Writer and journalist, Andrew Stafford reviewed Kelly's 2017 studio album, Life Is Fine, and reflected on Kelly's earlier career with the Coloured Girls/the Messengers. Stafford determined that "Connolly, the guitarist whose stinging, economical leads were the linchpin of the Messengers". Connolly had watched Archie Roach performing "Took the Children Away" on an indigenous television programme, Blackout in 1988. Connolly contacted Kelly and they asked Roach to support performances by Paul Kelly & the Messengers during 1989. In April 1990 Connolly and Kelly co-produced Roach's debut album, Charcoal Lane (May 1990) for Aurora/Mushroom. He produced the second album by another indigenous artist, Kev Carmody, Eulogy (For a Black Person), which was issued in November 1990 via Festival.

Connolly received another song writing credit on Paul Kelly & the Messengers' track, "Leaving Her for the Last Time", which appears on Comedy (1991). That album also includes Kelly and Carmody's co-written track, From Little Things Big Things Grow. Kelly disbanded the Messengers in late 1991. However, another album, Hidden Things, was issued by Paul Kelly & the Messengers in March 1992 with its tracks recorded from 1986 to 1991. One of its tracks, "Hard Times", was written by Connolly, who provided lead vocals.

While still a member of the Coloured Girls/the Messengers, Connolly undertook brief side-projects. One of these Da Brudders (1986) with Barclay, Richard Burgman, Bruce McDonald and Tony Robertson, became the Joeys in 1987 when they were joined by Phil Hall. Connolly produced and played guitar on the album Too Many Movies (1990). for Paul Kelly's second wife, Kaarin Fairfax (as Mary-Jo Starr). Steve also toured as part of Kaarin's country music band, Mary-Jo Starr's Drive in Motel.

Later groups Connolly joined were Love and Squalor (1991) with John Edwards on drums, Archie Larizza on bass guitar, Steve Lucas and Xanthe (both on vocals). Steve also formed The Troubles, a folk/rock band which included Deirdre (Dee), Mairead and Shelagh Hannan, Nick Rischbieth and Tom McEwan. Their mix of Celtic voices and instruments combined with rock guitars produced one self titled album on Larrikin records. Steve's guitar work on this album as well as his production was as consistent as his earlier work. Steve was also seen gigging around Melbourne with Mark Wallace's band Squeezebox Wally (1992) with Arch Cuthbertson on drums and Peter Lawler on bass guitar. In early 1994 Connolly brought his guitar to Sherry Rich's (a.k.a. Sherry Valier, ex-Girl Monstar) backing group the Grievous Angels, a "feisty country-rock" band, with Matt Heydon on keyboards (ex-Nick Barker and the Reptiles), Steve Morrison on drums and Doug Lee Robertson on bass guitar (ex-Icecream Hands). They issued an extended play, Sherry Rich and the Grievous Angels in January 1995.

Steve Connolly finally formed his own band, the Usual Suspects with Tim Millikan on bass guitar and backing vocals (ex-Divinyls), Stephan Fidock on drums and percussion, Dee Hannan on Hammond organ, and Graeme Lewis on piano and Hammond organ. This new band was envisaged as a way to kick start his career. Connolly had laid down guide vocals and all instrument tracks at Atlantis Studios in late 1994. Sadly he became seriously ill in mid 1995 and died on 16 May 1995 in Melbourne of a bacterial infection of the heart. Former bandmate Kelly provided a eulogy at Connolly's family's request, and wrote the song "I Wasted Time" after attending the funeral. It appears on Kelly's album ...Nothing but a Dream (August 2001).

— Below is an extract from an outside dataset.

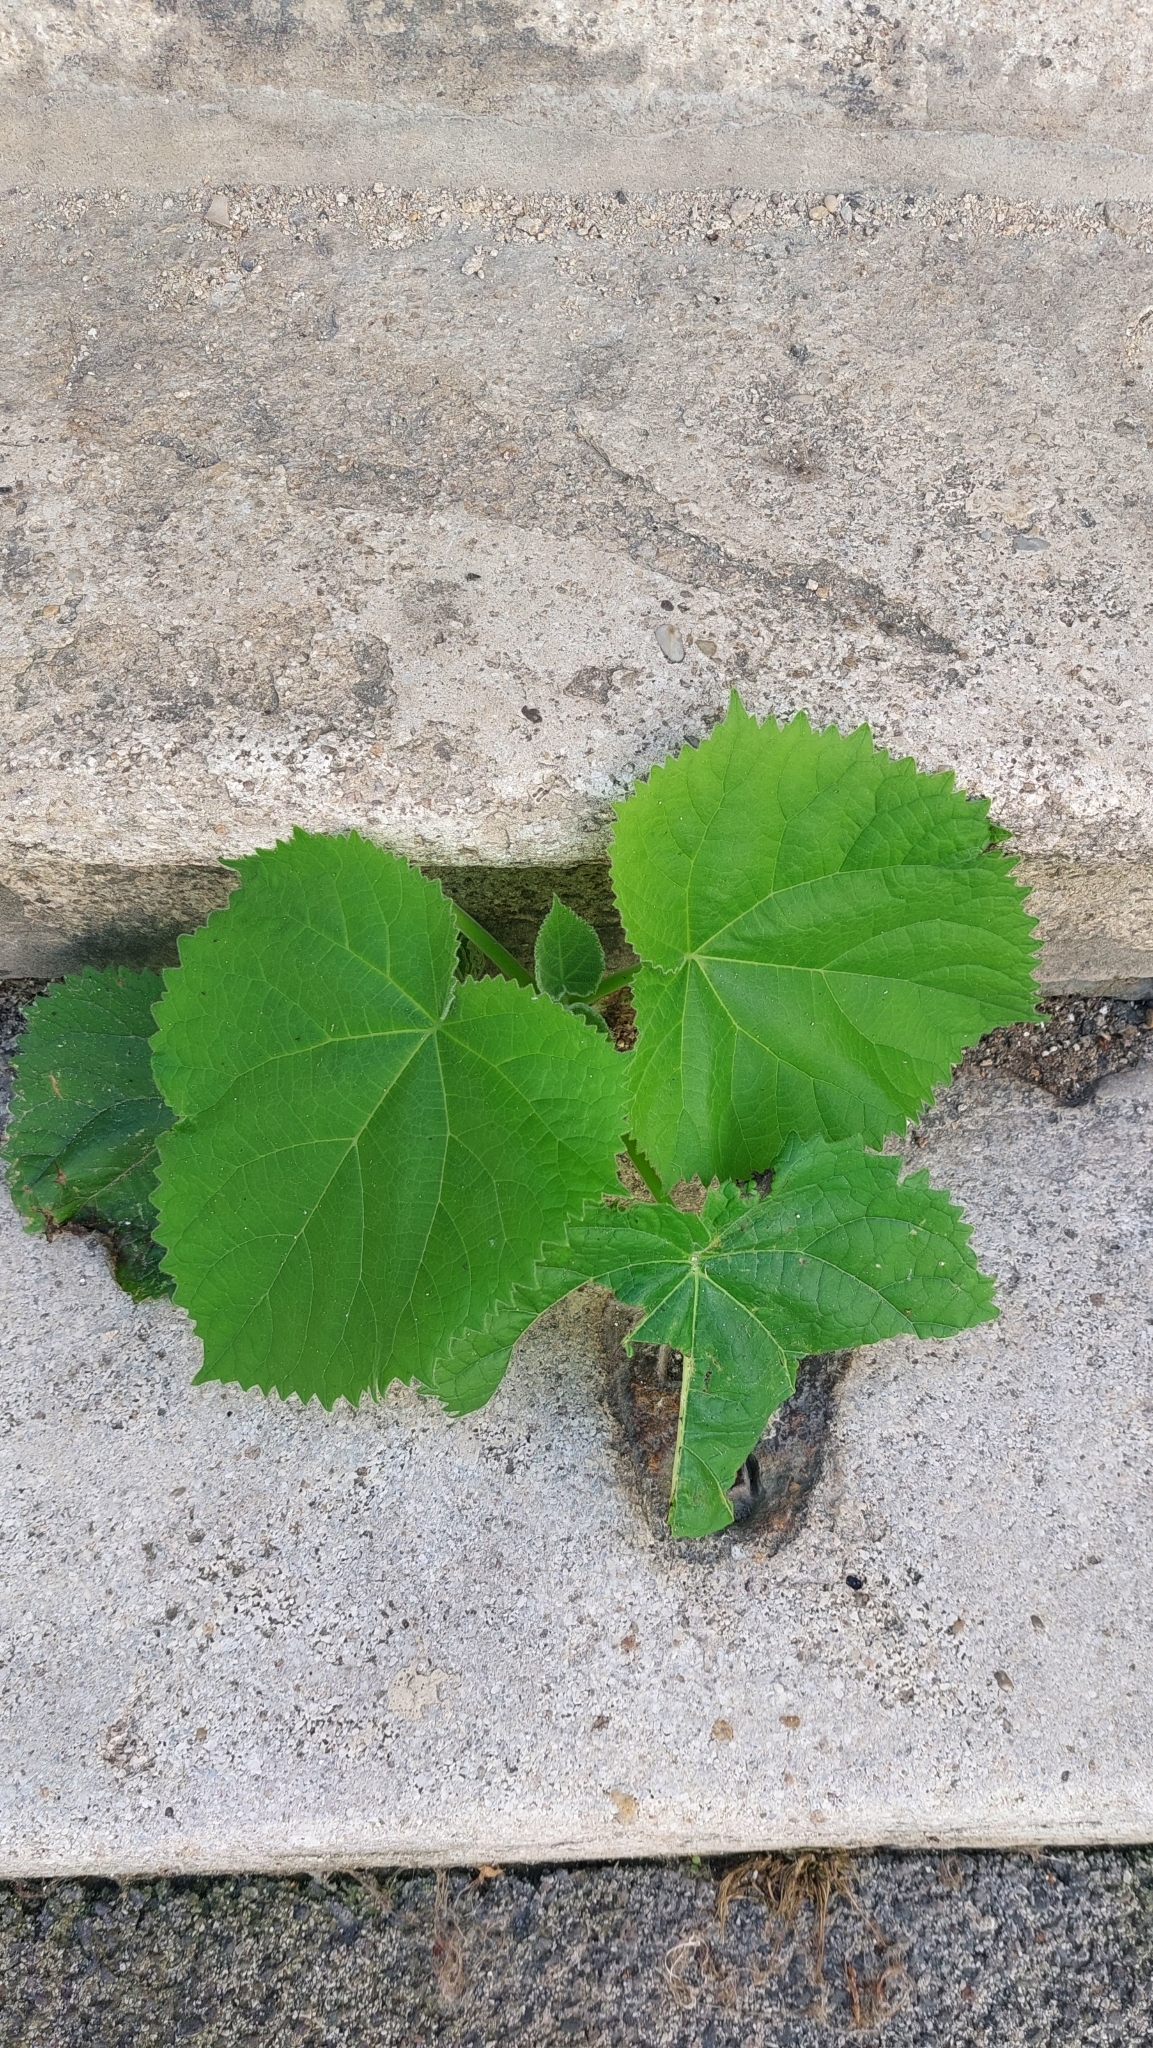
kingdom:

Final production on Steve's debut album, Steve Connolly and the Usual Suspects, was posthumously picked up by his friends and primarily Tim Millikan. and was finally released in 1998. Kelly listed Connolly's influences as, Hubert Sumlin, Brian Wilson, George Jones, the Ramones, Neil Young and Marvin Gaye, he was "soaking up all these opposites to form his own direct, melodic style." Kelly praised the album, "You'll hear a guitar player who didn't like solos, a songwriter who paid attention to details and a singer both innocent and cynical. Oh yeah, the band's pretty good too", when he attended its launch.